WHAT THE TASK ASKS: Here the job is to retype the data word for word while leaving the pictures aside.

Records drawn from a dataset
*** Block opens ***

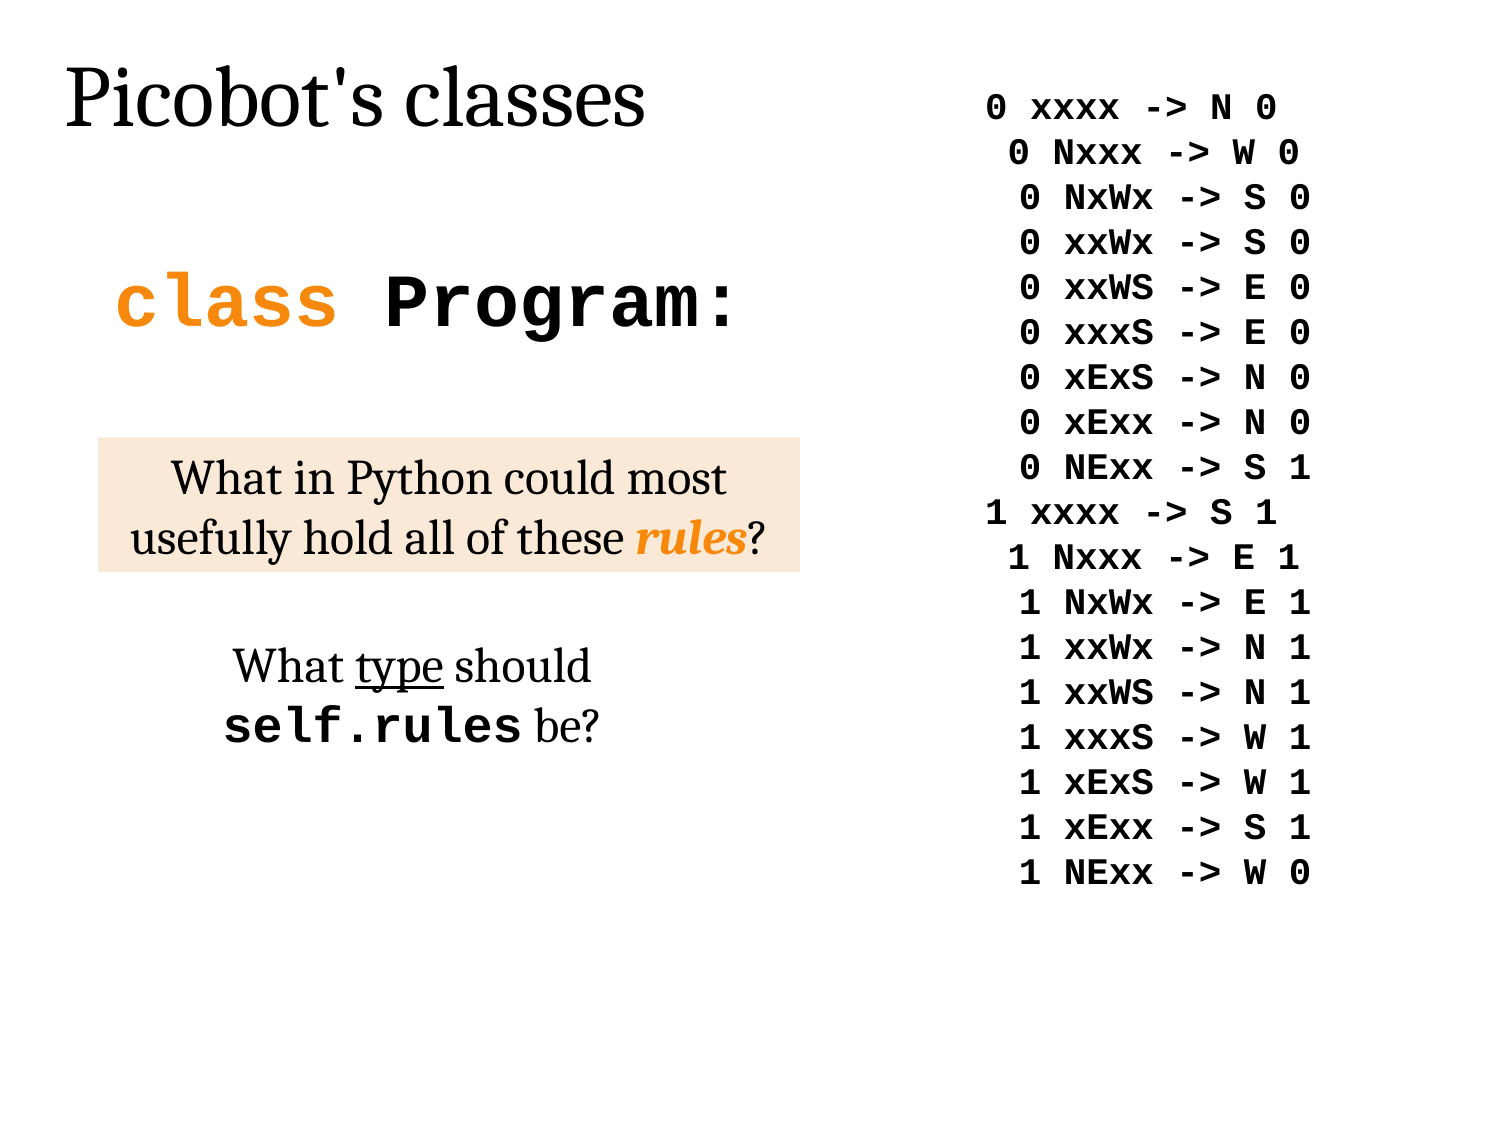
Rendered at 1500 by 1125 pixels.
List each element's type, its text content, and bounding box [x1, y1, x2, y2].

text_box What type should self.rules be? [151, 624, 674, 760]
text_box What in Python could most usefully hold all of these rules? [98, 437, 800, 573]
text_box class Program: [100, 243, 925, 349]
text_box 0 xxxx -> N 0 0 Nxxx -> W 0 0 NxWx -> S 0 0 xxWx -> S 0 0 xxWS -> E 0 0 xxxS -> E 0 0 xExS -> N 0 0 xExx -> N 0 0 NExx -> S 1 1 xxxx -> S 1 1 Nxxx -> E 1 1 NxWx -> E 1 1 xxWx -> N 1 1 xxWS -> N 1 1 xxxS -> W 1 1 xExS -> W 1 1 xExx -> S 1 1 NExx -> W 0 [965, 29, 1366, 945]
text_box Picobot's classes [50, 31, 775, 152]
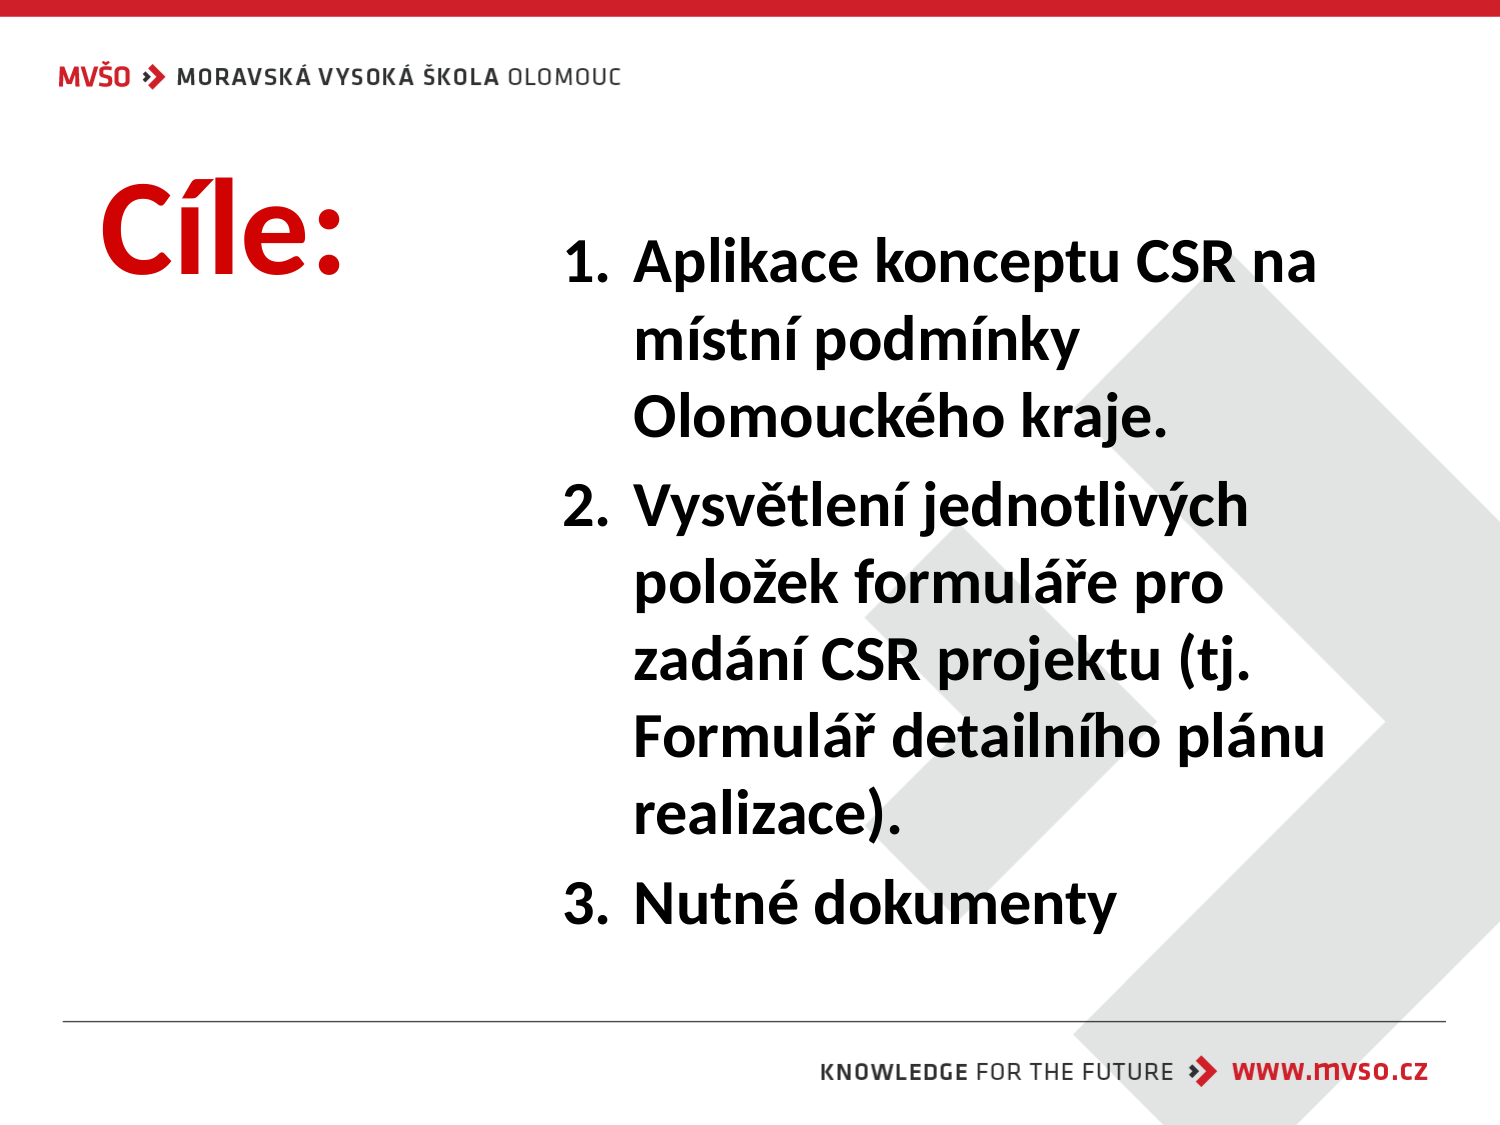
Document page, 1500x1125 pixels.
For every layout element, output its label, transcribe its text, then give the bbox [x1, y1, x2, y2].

*** Block closes ***

TASK OUTPUT:
Rendered at 1500 by 1125 pixels.
List each element's type, its text content, and bounding box [x1, y1, x2, y2].

text_box What type should self.rules be? [151, 624, 674, 760]
text_box What in Python could most usefully hold all of these rules? [98, 437, 800, 573]
text_box class Program: [100, 243, 925, 349]
text_box 0 xxxx -> N 0 0 Nxxx -> W 0 0 NxWx -> S 0 0 xxWx -> S 0 0 xxWS -> E 0 0 xxxS -> E 0 0 xExS -> N 0 0 xExx -> N 0 0 NExx -> S 1 1 xxxx -> S 1 1 Nxxx -> E 1 1 NxWx -> E 1 1 xxWx -> N 1 1 xxWS -> N 1 1 xxxS -> W 1 1 xExS -> W 1 1 xExx -> S 1 1 NExx -> W 0 [965, 29, 1366, 945]
text_box Picobot's classes [50, 31, 775, 152]
Document page, 1500x1125 pixels.
For every layout element, output its label, transcribe its text, then give the bbox [x1, y1, x2, y2].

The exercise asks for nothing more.